#### Exercise passage
From June 30 to July 8 this year the Motor Sports Association (MSA) and the Motorsport Industry Association (MIA) will team up for another National Motorsport Week.

It’s an initiative that will help six promising young racing drivers and six young engineers – chosen by the MSA – to get a leg up in the sport with visits to the Goodwood Festival of Speed, the British Grand Prix, various Formula 1 factories and World rally Championship teams.

“National motorsport Week is about raising awareness of the UK’s leading in world motor sport,” said MSA Chief Executive Colin Hilton. “We may have produced more F1 World Champions than any other country, but we face increasingly strong competition from other nations, so we cannot afford to be complacent.”

Chris Aylett, the Ceo of the MIA, was of a similar opinion: “the UK motor sport industry is booming, during uncertain times. But we do need more young, well-trained engineers and technicians so we stay ahead in this race for business.”

So what is the motor sport industry worth to the uK? At a recent exhibition – created by the MIA and its members – at the Department for Business Innovation and Skills I caught up with Mark Prisk, the Minister of State for Business and Enterprise.

His figures make for impressive reading. The British motor sport industry invests over £1 billion in research and development every year and employs 40,000 full and part-time staff. Formula 1 teams and suppliers create over £2 billion worth of business in the UK, while total motor sport sales, from the UK’s motor sport valley, exceed £7 billion every year.

#### Tasks to complete
**A)** Return everything from "So what is the" down to "billion every year." in the motorsport article.
**B)** Write the next part of the motorsport article, picking up after its last sentence.
The listing below the motorsport article plays no part here.

#### Entries supplied

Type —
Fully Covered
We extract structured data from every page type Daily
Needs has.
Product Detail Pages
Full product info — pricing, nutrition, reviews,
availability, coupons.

* * *

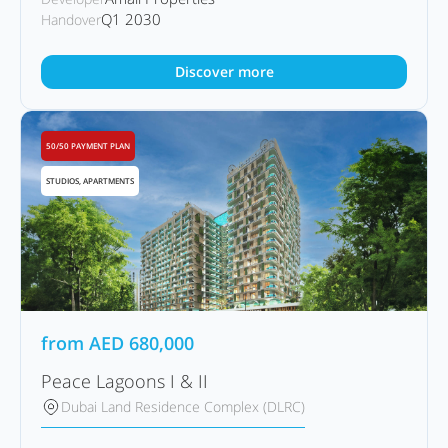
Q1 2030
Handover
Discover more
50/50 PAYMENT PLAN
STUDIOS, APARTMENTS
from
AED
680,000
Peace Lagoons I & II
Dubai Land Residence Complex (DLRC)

#### Task results
**A)**
So what is the motor sport industry worth to the uK? At a recent exhibition – created by the MIA and its members – at the Department for Business Innovation and Skills I caught up with Mark Prisk, the Minister of State for Business and Enterprise.

His figures make for impressive reading. The British motor sport industry invests over £1 billion in research and development every year and employs 40,000 full and part-time staff. Formula 1 teams and suppliers create over £2 billion worth of business in the UK, while total motor sport sales, from the UK’s motor sport valley, exceed £7 billion every year.

**B)**
Impressive figures, I’m sure you will agree. “The automotive industry as a whole is a real success story,” Prisk told me. “Motor sport is crucial to that process and as you can see here [where the likes of Williams Hybrid Power and Lola were exhibiting] we’ve got real innovators.

“One or two of the companies here were saying that they’ve got good growth opportunities, but they have a squeeze for engineers and that’s where the government can help.”

“The government understands that engineering is an incredibly important skill,” added Culture Minister Ed Vaizey.

“People should be learning it at school, they should be going to study it at university, and to have motor sport at the front end to say ‘this is what you could be doing’ is fantastic.”

So what is the government doing? Well, there’s already the Research and Development tax credit for small to medium-sized businesses. The automotive sector is one of the main beneficiaries of the Regional Growth Fund – a £2.4 billion pot which supports projects that encourage private sector investment and economic growth. There is also the Technology Strategy Board, another government funding scheme.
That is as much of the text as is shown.